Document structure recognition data

·····

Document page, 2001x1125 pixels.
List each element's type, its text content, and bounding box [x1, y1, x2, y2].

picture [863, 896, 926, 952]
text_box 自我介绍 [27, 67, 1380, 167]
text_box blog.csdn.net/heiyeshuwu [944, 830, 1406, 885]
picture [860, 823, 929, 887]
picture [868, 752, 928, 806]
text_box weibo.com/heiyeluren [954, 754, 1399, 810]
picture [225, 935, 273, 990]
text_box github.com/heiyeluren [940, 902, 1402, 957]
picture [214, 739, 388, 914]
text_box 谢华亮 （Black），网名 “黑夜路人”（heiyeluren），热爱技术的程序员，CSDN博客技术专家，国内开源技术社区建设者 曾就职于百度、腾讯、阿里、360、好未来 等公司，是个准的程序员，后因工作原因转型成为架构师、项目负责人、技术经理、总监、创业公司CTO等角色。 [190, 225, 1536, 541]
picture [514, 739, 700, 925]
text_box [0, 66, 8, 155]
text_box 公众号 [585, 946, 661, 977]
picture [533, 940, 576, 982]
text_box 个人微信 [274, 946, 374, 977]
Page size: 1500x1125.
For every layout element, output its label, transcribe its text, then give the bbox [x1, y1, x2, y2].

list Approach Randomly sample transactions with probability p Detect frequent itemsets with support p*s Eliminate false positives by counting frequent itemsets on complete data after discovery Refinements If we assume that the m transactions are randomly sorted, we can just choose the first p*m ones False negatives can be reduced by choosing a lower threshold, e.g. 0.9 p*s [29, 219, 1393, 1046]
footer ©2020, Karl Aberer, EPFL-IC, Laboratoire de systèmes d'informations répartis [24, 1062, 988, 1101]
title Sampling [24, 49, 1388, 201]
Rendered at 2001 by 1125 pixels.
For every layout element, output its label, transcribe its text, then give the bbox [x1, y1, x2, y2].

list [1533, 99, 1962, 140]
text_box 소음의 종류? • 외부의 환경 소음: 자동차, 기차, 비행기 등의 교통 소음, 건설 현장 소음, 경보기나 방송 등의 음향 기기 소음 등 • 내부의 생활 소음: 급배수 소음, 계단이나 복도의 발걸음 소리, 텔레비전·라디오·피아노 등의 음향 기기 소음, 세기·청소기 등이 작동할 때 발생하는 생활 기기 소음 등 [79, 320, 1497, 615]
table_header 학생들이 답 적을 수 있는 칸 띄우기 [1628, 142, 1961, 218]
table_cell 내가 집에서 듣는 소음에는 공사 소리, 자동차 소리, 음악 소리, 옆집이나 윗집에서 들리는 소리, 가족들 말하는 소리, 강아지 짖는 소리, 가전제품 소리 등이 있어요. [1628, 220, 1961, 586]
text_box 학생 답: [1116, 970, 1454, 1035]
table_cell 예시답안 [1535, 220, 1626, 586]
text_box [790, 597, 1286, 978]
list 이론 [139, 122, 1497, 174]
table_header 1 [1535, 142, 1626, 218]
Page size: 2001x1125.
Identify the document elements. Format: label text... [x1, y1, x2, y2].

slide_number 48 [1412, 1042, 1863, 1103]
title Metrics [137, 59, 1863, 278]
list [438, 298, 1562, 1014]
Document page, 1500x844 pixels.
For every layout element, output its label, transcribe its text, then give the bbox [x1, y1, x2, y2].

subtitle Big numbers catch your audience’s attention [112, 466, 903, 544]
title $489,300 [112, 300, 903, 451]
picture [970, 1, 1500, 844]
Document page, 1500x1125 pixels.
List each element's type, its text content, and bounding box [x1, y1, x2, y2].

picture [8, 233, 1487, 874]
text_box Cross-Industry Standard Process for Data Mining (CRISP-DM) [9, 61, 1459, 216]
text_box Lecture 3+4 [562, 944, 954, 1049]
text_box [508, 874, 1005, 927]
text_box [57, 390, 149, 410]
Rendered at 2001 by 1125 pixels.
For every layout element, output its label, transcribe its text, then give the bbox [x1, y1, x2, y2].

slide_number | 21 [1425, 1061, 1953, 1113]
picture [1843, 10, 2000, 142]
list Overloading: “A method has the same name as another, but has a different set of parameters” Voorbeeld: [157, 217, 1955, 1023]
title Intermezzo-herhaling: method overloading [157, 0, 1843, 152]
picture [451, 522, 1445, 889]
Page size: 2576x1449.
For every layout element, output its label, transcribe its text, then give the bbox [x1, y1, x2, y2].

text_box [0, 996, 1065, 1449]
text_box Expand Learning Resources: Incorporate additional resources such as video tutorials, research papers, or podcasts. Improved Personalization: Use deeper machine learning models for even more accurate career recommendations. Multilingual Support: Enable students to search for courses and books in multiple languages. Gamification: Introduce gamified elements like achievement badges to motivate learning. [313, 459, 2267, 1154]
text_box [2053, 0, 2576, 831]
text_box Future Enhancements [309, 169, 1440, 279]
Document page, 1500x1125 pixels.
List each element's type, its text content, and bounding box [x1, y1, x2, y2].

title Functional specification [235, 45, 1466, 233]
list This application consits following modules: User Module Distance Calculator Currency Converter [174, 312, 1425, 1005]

·····

◆ Problem statement ◆
What is needed is an exact copy of the entries from their first line down to the line with "Page size: 1500x1125.", that line included, and nothing beyond it.

◆ Response ◆
Document page, 2001x1125 pixels.
List each element's type, its text content, and bounding box [x1, y1, x2, y2].

picture [863, 896, 926, 952]
text_box 自我介绍 [27, 67, 1380, 167]
text_box blog.csdn.net/heiyeshuwu [944, 830, 1406, 885]
picture [860, 823, 929, 887]
picture [868, 752, 928, 806]
text_box weibo.com/heiyeluren [954, 754, 1399, 810]
picture [225, 935, 273, 990]
text_box github.com/heiyeluren [940, 902, 1402, 957]
picture [214, 739, 388, 914]
text_box 谢华亮 （Black），网名 “黑夜路人”（heiyeluren），热爱技术的程序员，CSDN博客技术专家，国内开源技术社区建设者 曾就职于百度、腾讯、阿里、360、好未来 等公司，是个准的程序员，后因工作原因转型成为架构师、项目负责人、技术经理、总监、创业公司CTO等角色。 [190, 225, 1536, 541]
picture [514, 739, 700, 925]
text_box [0, 66, 8, 155]
text_box 公众号 [585, 946, 661, 977]
picture [533, 940, 576, 982]
text_box 个人微信 [274, 946, 374, 977]
Page size: 1500x1125.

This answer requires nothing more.